Ronald S. Sullivan Jr. and his wife have been the faculty deans of Harvard’s Winthrop House for the past 10 years, according to The New York Times. Since 2009, there have been no complaints about the couple, who were the first African-American deans at Harvard.
“But when Mr. Sullivan joined the defense team of Mr. Weinstein, the Hollywood producer, in January, many students expressed dismay, saying that his decision to represent a person accused of abusing women disqualified Mr. Sullivan from serving in a role of support and mentorship to students. Mr. Weinstein is scheduled to go to trial in September in Manhattan on rape and related charges,” the Times reported.
Harvard students apparently can’t separate the law from their feelings, and so Sullivan had to go. Administrators conducted a “climate review” of the residential house. As the Times reported, students even staged a sit-in and filed a lawsuit over the situation. Finally, Rakesh Khurana, Dean of Harvard College, caved.
“Over the last few weeks, students and staff have continued to communicate concerns about the climate in Winthrop House to the college,” he wrote in an email to Winthrop House students and staff on Saturday. “The concerns expressed have been serious and numerous. The actions that have been taken to improve the climate have been ineffective, and the noticeable lack of faculty dean presence during critical moments has further deteriorated the climate in the house. I have concluded that the situation in the house is untenable.”
The controversy highlights a growing problem with current and recent college students: The belief that due process is an impediment to justice.
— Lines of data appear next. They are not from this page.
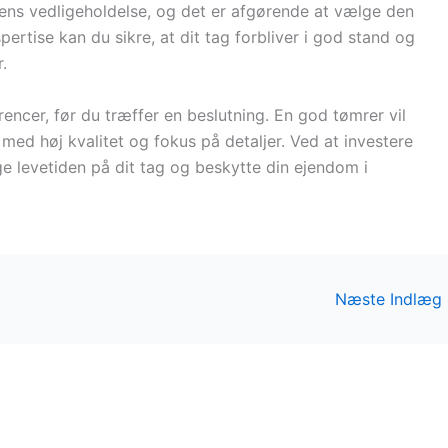
gens vedligeholdelse, og det er afgørende at vælge den
ertise kan du sikre, at dit tag forbliver i god stand og
.
rencer, før du træffer en beslutning. En god tømrer vil
med høj kvalitet og fokus på detaljer. Ved at investere
ge levetiden på dit tag og beskytte din ejendom i
Næste Indlæg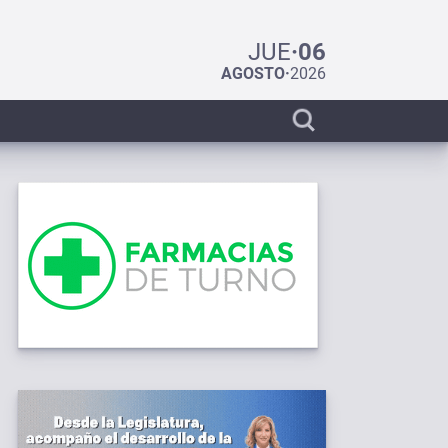
JUE
·
06
AGOSTO
·
2026
Display
search
bar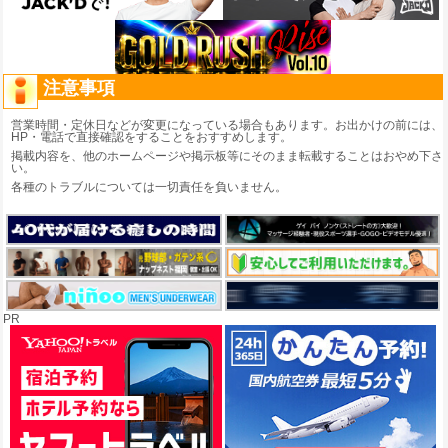
注意事項
営業時間・定休日などが変更になっている場合もあります。お出かけの前には、
HP・電話で直接確認をすることをおすすめします。
掲載内容を、他のホームページや掲示板等にそのまま転載することはおやめ下さ
い。
各種のトラブルについては一切責任を負いません。
PR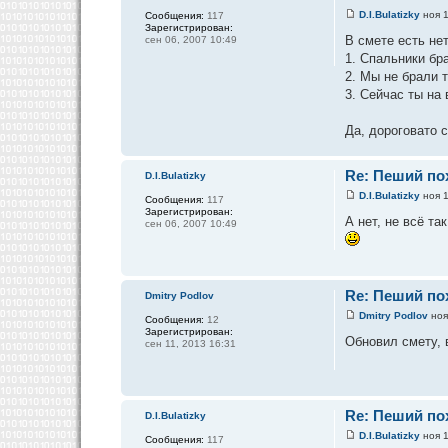
D.I.Bulatizky
ноя 1
Сообщения:
117
Зарегистрирован:
В смете есть не
сен 06, 2007 10:49
1. Спальники бр
2. Мы не брали т
3. Сейчас ты на 
Да, дороговато 
Re: Пеший пох
D.I.Bulatizky
D.I.Bulatizky
ноя 1
Сообщения:
117
Зарегистрирован:
А нет, не всё т
сен 06, 2007 10:49
Re: Пеший пох
Dmitry Podlov
Dmitry Podlov
ноя
Сообщения:
12
Зарегистрирован:
Обновил смету, 
сен 11, 2013 16:31
Re: Пеший пох
D.I.Bulatizky
D.I.Bulatizky
ноя 1
Сообщения:
117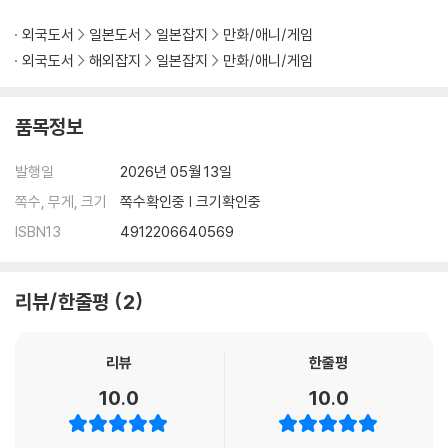
외국도서
일본도서
일본잡지
만화/애니/게임
외국도서
해외잡지
일본잡지
만화/애니/게임
품목정보
발행일
2026년 05월 13일
쪽수, 무게, 크기
쪽수확인중 | 크기확인중
ISBN13
4912206640569
리뷰/한줄평
2
리뷰
한줄평
10.0
10.0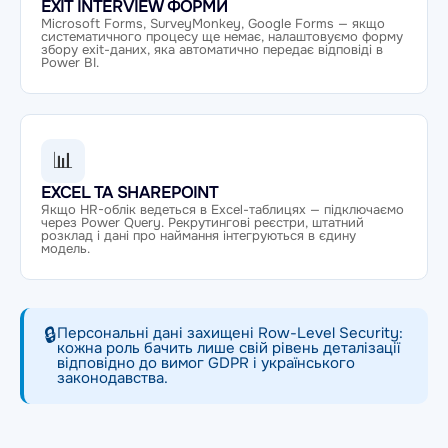
EXIT INTERVIEW ФОРМИ
Microsoft Forms, SurveyMonkey, Google Forms — якщо
систематичного процесу ще немає, налаштовуємо форму
збору exit-даних, яка автоматично передає відповіді в
Power BI.
📊
EXCEL ТА SHAREPOINT
Якщо HR-облік ведеться в Excel-таблицях — підключаємо
через Power Query. Рекрутингові реєстри, штатний
розклад і дані про наймання інтегруються в єдину
модель.
🔒
Персональні дані захищені Row-Level Security:
кожна роль бачить лише свій рівень деталізації
відповідно до вимог GDPR і українського
законодавства.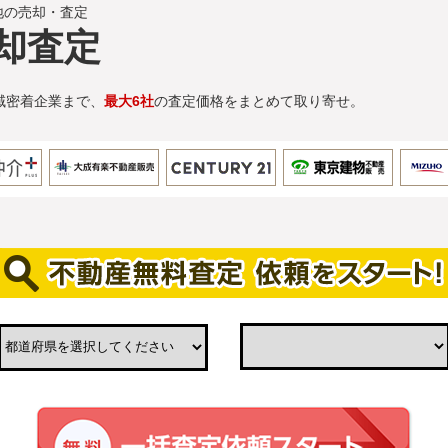
地の売却・査定
却査定
域密着企業まで、
最大6社
の査定価格をまとめて取り寄せ。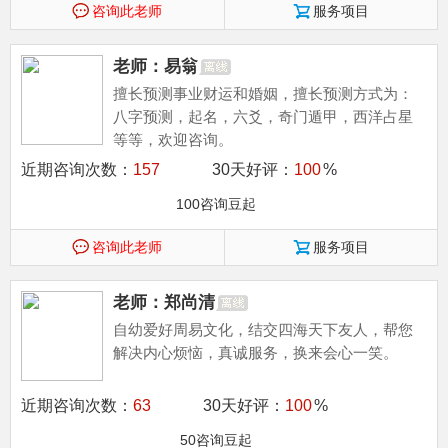
咨询此老师
服务项目
老师：易翁
擅长预测事业财运和婚姻，擅长预测方式为：
八字预测，起名，六爻，奇门遁甲，西洋占星
等等，欢迎咨询。
近期咨询次数：
157
30天好评：
100
%
100咨询豆起
咨询此老师
服务项目
老师：郑尚清
自幼爱好周易文化，结交四海天下友人，帮您
解决内心烦恼，真诚服务，换来会心一笑。
近期咨询次数：
63
30天好评：
100
%
50咨询豆起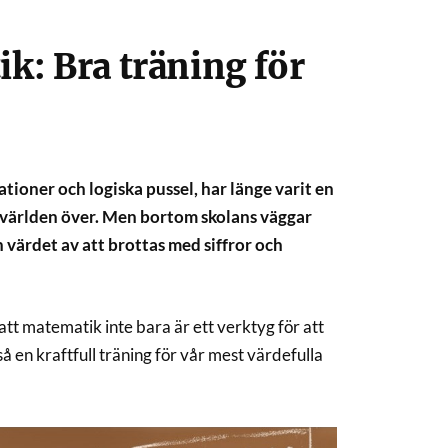
k: Bra träning för
ioner och logiska pussel, har länge varit en
 världen över. Men bortom skolans väggar
 värdet av att brottas med siffror och
tt matematik inte bara är ett verktyg för att
å en kraftfull träning för vår mest värdefulla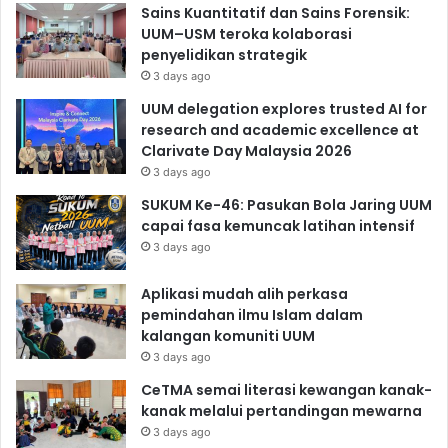
Sains Kuantitatif dan Sains Forensik:
UUM–USM teroka kolaborasi
penyelidikan strategik
3 days ago
UUM delegation explores trusted AI for
research and academic excellence at
Clarivate Day Malaysia 2026
3 days ago
SUKUM Ke-46: Pasukan Bola Jaring UUM
capai fasa kemuncak latihan intensif
3 days ago
Aplikasi mudah alih perkasa
pemindahan ilmu Islam dalam
kalangan komuniti UUM
3 days ago
CeTMA semai literasi kewangan kanak-
kanak melalui pertandingan mewarna
3 days ago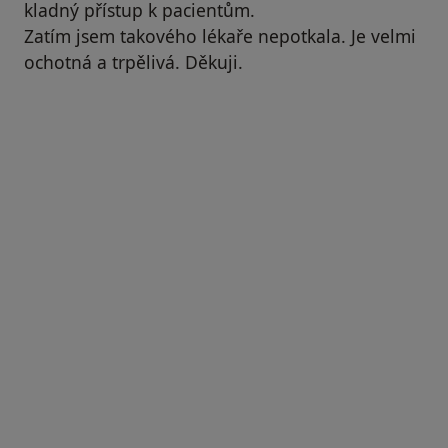
kladný přístup k pacientům.
Zatím jsem takového lékaře nepotkala. Je velmi
ochotná a trpělivá. Děkuji.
Because Weinstein was accused of sexually assaulting and harassing women, he doesn’t deserve representation, and any attorney who would represent him must be painted as problematic.
Harvard students should be taught that their feelings are misplaced and that they should have respect for the rule of law, the right to representation, and how to distinguish between an attorney doing their job and a faculty dean doing theirs.
Fifty-two current and former professors at Harvard Law School had signed a letter supporting Sullivan.
“We call upon our university’s administration to recognize that such legal advocacy in service of constitutional principles is not only fully consistent with Sullivan’s roles of law professor and dean of an undergraduate house, but also one of the many possible models that resident deans can provide in teaching, mentoring, and advising students,” the professors wrote.
The professors also wrote that they respect the students’ right to protest “Sullivan’s choice of clients.”
“But we view any pressure by Harvard’s administration for him to resign as faculty dean of Winthrop, because of his representation or speaking on behalf of clients, as inconsistent with the university’s commitment to the freedom to defend ideas, however unpopular,” they concluded.
Colleges and universities continue to give in to the demands of student mobs, who will not be subjected even slightly to views and ideas they disagree with nor learn to cope with unpleasant things in the real world.